Since this is basically an imputation strategy for categorical data it should maybe be implemented in the sklearn imputer directly (either SimpleImputer https://scikit-learn.org/stable/modules/generated/sklearn.impute.SimpleImputer.html#sklearn.impute.SimpleImputer or a new class like CategoricalImputer which inplements this strategy) What do you think about that?

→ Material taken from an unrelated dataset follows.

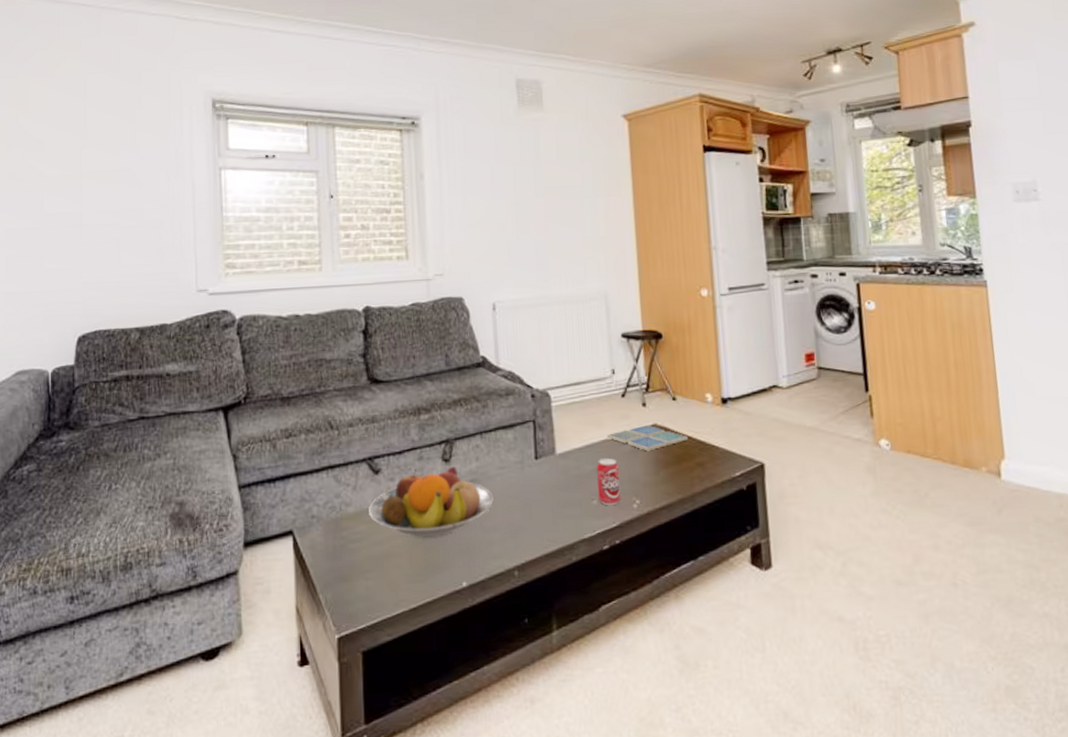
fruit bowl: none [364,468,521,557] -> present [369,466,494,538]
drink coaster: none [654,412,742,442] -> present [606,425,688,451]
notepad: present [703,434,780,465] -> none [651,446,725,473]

Fish-Soup commented 2 years ago

Sorry for late response was on holiday. The reason I'd rather do this in inside the encoder is ot allows us to also consider the values of the encoding. For example you could return the median encoded value. Or maybe in my example, fuzzy wuzzy can return how similar the string matching is. So imagine fuzzy wuzzy matched 90% with the label which was encoded with the value 1 and 89% for values 90, 91 and 92. In this case you might be better of matching 91.

My intention was giving the user maximum flexibility in their choices.

bmreiniger commented 1 year ago

This is interesting.

Your examples sound like you mean handle_unknown. If you wanted it to work for missing values, how would that work? (If not, update the title and first post.)

From the examples, I assume available_values is supposed to be some mapping stored in the encoder? Would that have to be custom to each encoder, or just the internal label-encoding? The label-encoder is generally enforcing some order that the final encoder won't care about, so e.g. the 1, 90, 91, 92 example doesn't really mean you should prefer 90, depending on which encoder is being used.